Omnes Declinaverunt

93 18 22
                                    

In the dark abyss, I stood.

Waiting for someone to come.

Honestly, I didn't feel too good,

And in that pit of loneliness, to death, I felt numb.

Inching slowly towards it,

I knew I was.

But yet, unable to accept defeat,

I was determined enough to not go without an applause.

The survival instinct kicked in soon,

But all my efforts were futile.

Yet, from my place, I wasn't going to swoon,

And so I waited and waited, like a groom down the aisle.

Was I waiting for myself then,

To come pick me up?

Was anyone even going to come in that den,

And protect that yelping pup?

Time passed,

I wondered if I was missed.

I was dwelling in the memories of my past,

Which, for me, ceased to exist.

As I stayed more and more in the dark,

I felt my fear subsiding.

Yes, I felt as small as a quark,

But an important one, in hiding.

I felt my wrath melting away,

My gloom, sucked up by the dull black walls,

My frustrations getting out of my way,

My insecurities, made to fall.

In that darkness,

I felt none of what I was supposed to feel.

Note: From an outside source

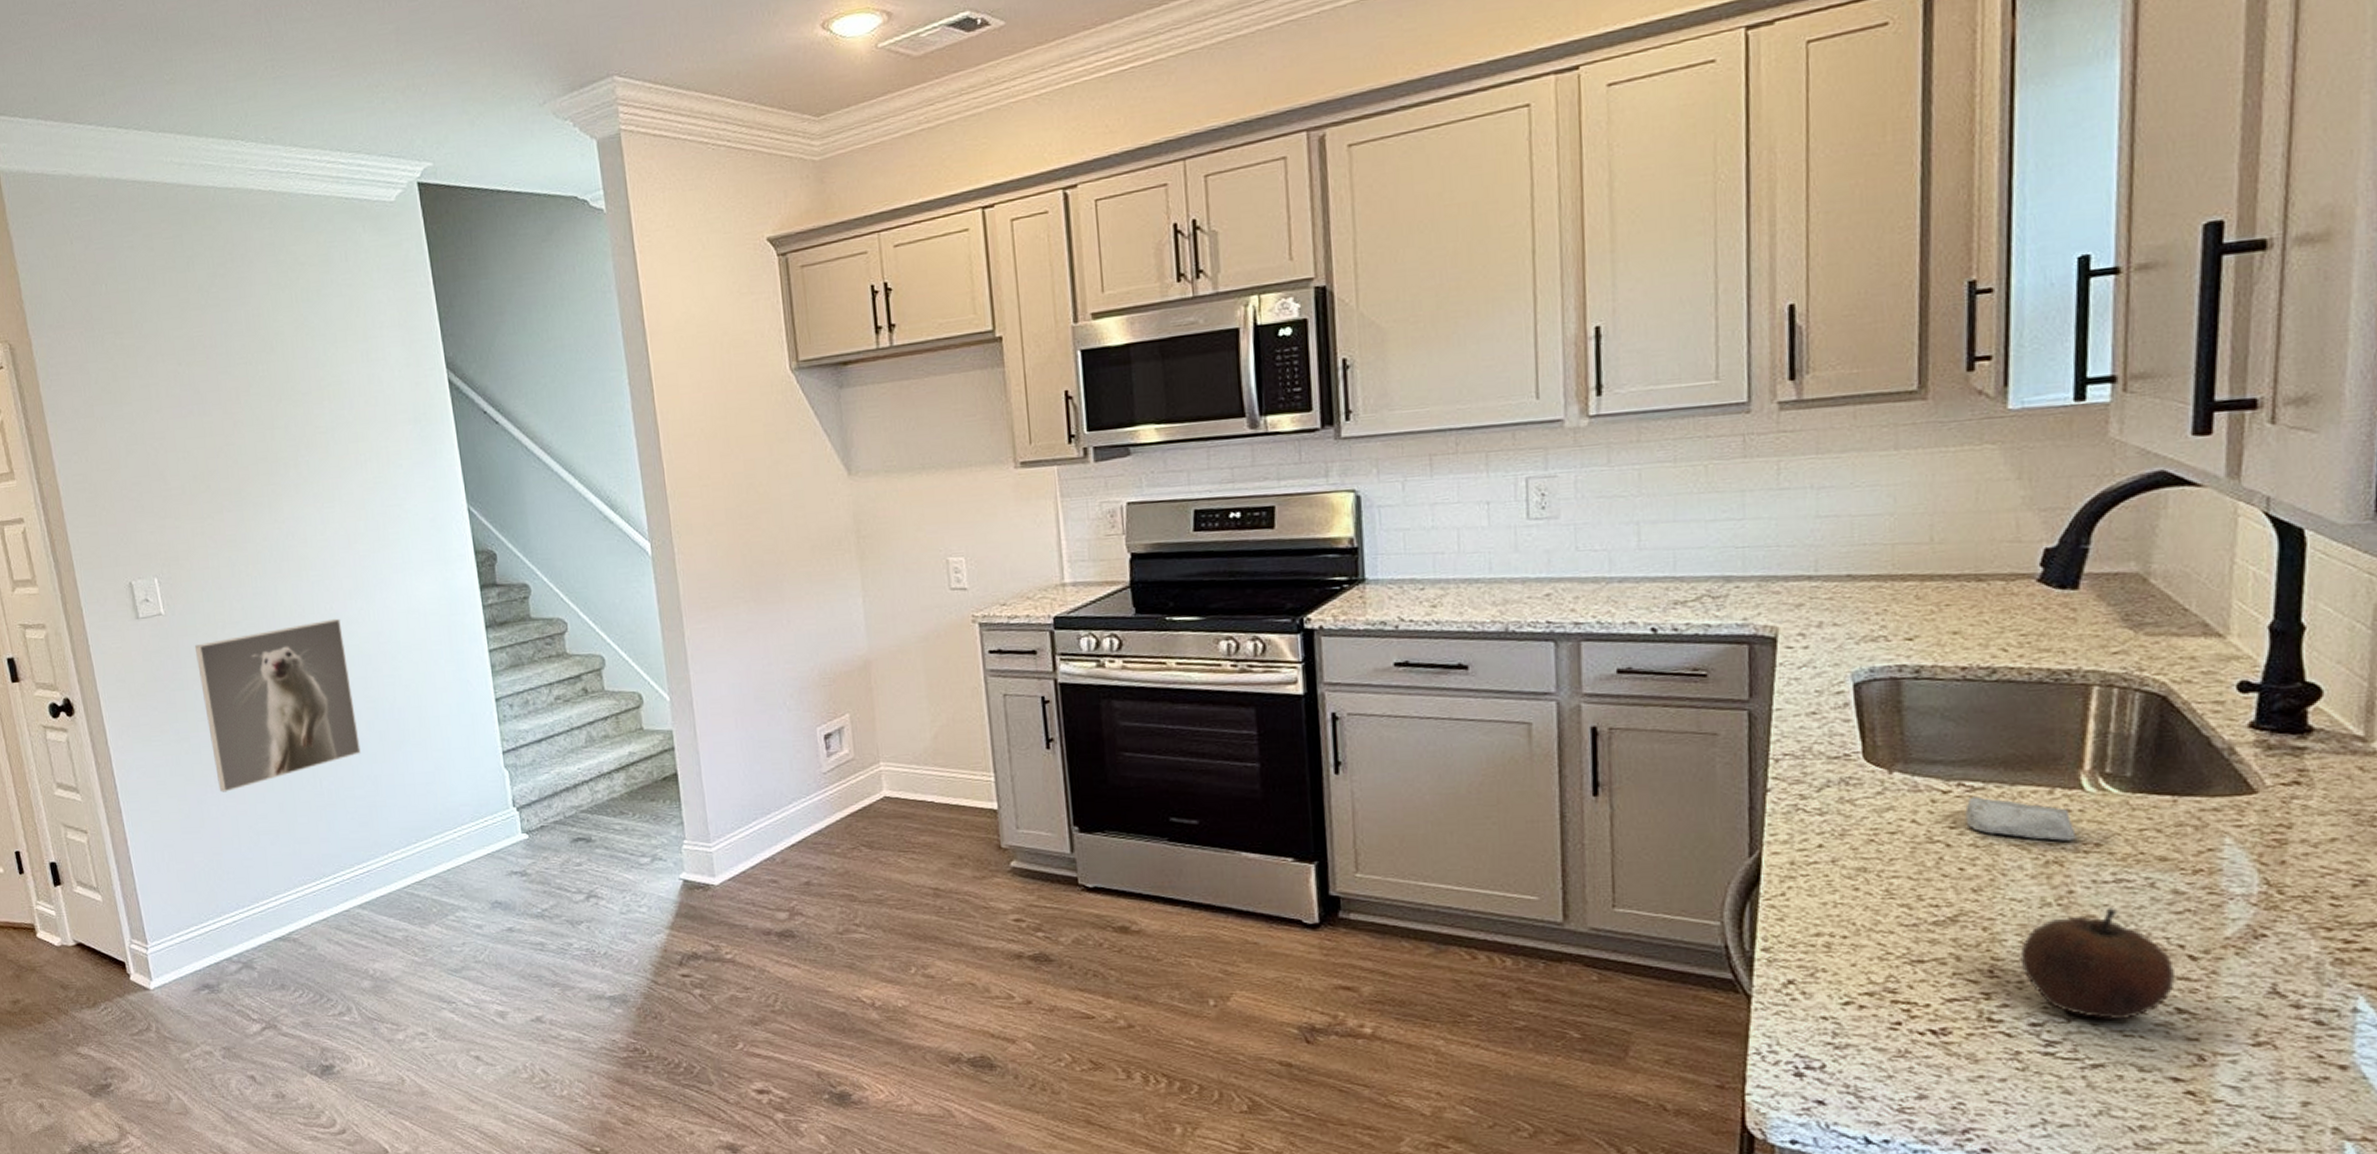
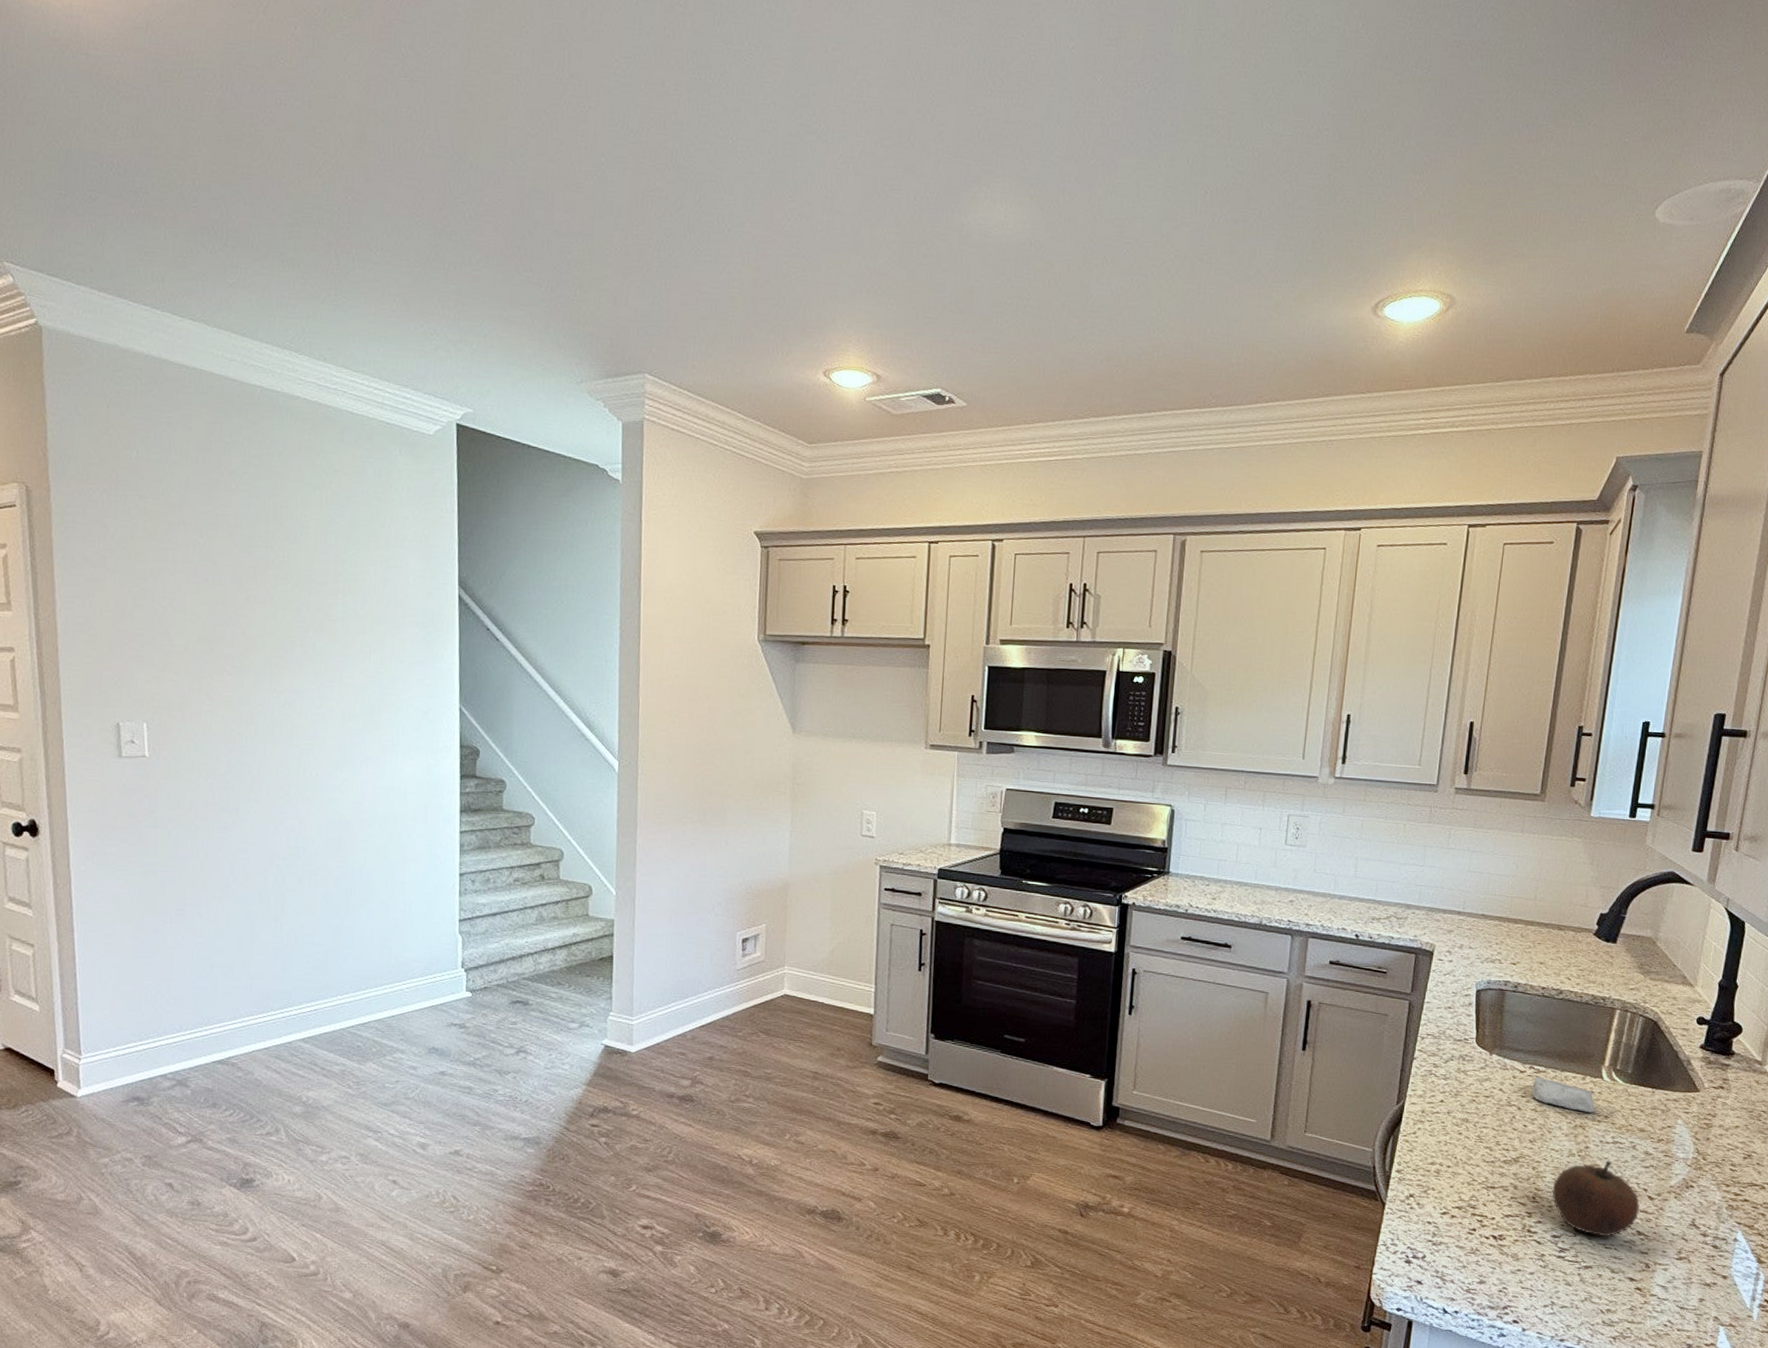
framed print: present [194,618,361,792] -> none [174,784,326,925]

The one thought to be evil,

Was the one who healed.

In that solitude, I discovered

I didn't want to go back to the angels,

Because, the one I fell into, was my world,

Even though it was just a dark well.

I was lonely,

But I wasn't alone.

I knew the world was going to disappoint me,

And that is how, on me, it had grown.

As much as I enjoyed my newfound comfort,

There was a nagging thought, a what if,

And as much as I wanted to not go back into that dirt,

Of it, I just wanted a whiff.

With my newfound strength,

I tried to get out.

I knew no one was coming at length,

Because no one heard, of help, my shouts.

Perhaps they pushed me in,

But their plan definitely backfired.

So, on my face, with a grin,

I tried and tried and tried to get out, in spite of being tired...

...And I finally did succeed,

And crawled into her arms,

And opened my eyes and had some feed,

Even though I knew, I wasn't out of the way of harm.

She dropped me,

She dropped me herself,

And, crying, the Earth killed me,

Because I was trying to be myself.

---

The nurse said to her father,"Sorry, your baby girl was stillborn."